Les chercheurs ont prélevé des échantillons de sang des participants à la fin de l’étude pour mesurer leurs niveaux de DHA et d’EPA et pour confirmer que le groupe d’huile de poisson avait des niveaux plus élevés de ces produits chimiques que le groupe placebo.

Les chercheurs ont comparé les performances sur les tests cognitifs entre le groupe de l’huile de poisson et le groupe placebo. Les analyses ont pris en compte les scores cognitifs des participants au début de l’étude ainsi que leur âge, leur sexe et leur âge lorsqu’ils ont quitté l’école à temps plein.

Quels ont été les résultats de base?

Les chercheurs ont pu analyser les données de 748 participants (86%) qui ont terminé l’étude.

Les participants recevant des pilules d’huile de poisson se sont avérés avoir des niveaux plus élevés d’EPA et de DHA dans leur sang. D’après le nombre de comprimés restants, la prise de médicaments à l’étude était élevée (95% des capsules ont été prises dans les deux groupes).

Aucun des deux groupes n’a montré une baisse de la fonction cognitive au cours des deux années de l’essai. Il n’y avait pas de différences significatives dans la performance cognitive au cours de l’essai entre le groupe huile de poisson et le groupe placebo.

Comment les chercheurs ont-ils interprété les résultats?

Les chercheurs ont conclu qu’il n’y avait aucun déclin de la fonction cognitive dans les deux groupes sur deux ans. Ils disent que l’absence de déclin de la fonction cognitive dans le groupe placebo, et la courte période de traitement, pourraient avoir limité leur capacité à détecter un effet de l’huile de poisson sur la fonction cognitive.

Conclusion

Cette étude a utilisé une conception robuste pour évaluer les effets de ces huiles de poisson chez les personnes âgées en bonne santé cognitive. Il n’a pas trouvé de différence entre la supplémentation en CLP n-3 LC (200 mg d’EPA plus 500 mg de DHA par jour) et un placebo (huile d’olive). Il y a quelques points à noter:

Les personnes qui se sont retirées de l’étude avaient des performances cognitives plus faibles au début de l’étude que celles qui y restaient. Cela aurait pu affecter les résultats, bien que le taux d’abandon ait été similaire dans les deux groupes.

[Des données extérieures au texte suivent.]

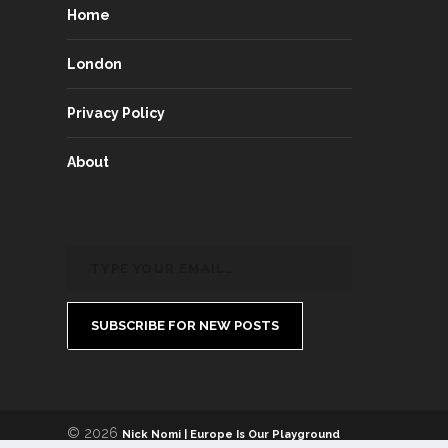
Home
London
Privacy Policy
About
SUBSCRIBE FOR NEW POSTS
© 2026
Nick Nomi | Europe Is Our Playground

Il est possible que les participants consommaient déjà suffisamment de PUFA LC n-3. Les chercheurs notent que ceci est soutenu par le fait que des niveaux suffisants de DHA ont été trouvés dans le sang du groupe placebo (avec des niveaux plus élevés dans le groupe n-3 LC PUFA). Cela aurait pu réduire l’effet potentiel de la supplémentation.

Les chercheurs suggèrent que l’étude a pu être trop courte pour détecter un effet de la supplémentation en huile de poisson sur la performance cognitive.

Des résultats différents peuvent être observés chez les personnes âgées ayant déjà une déficience cognitive légère.

Les résultats de cette étude suggèrent que la supplémentation quotidienne avec 200 mg d’EPA plus 500 mg de DHA sur deux ans chez les adultes âgés en bonne santé cognitive n’a pas d’effet sur la fonction cognitive. Cela n’exclut pas la possibilité qu’une supplémentation à plus long terme puisse affecter les performances cognitives ou affecter des personnes déjà atteintes de troubles cognitifs.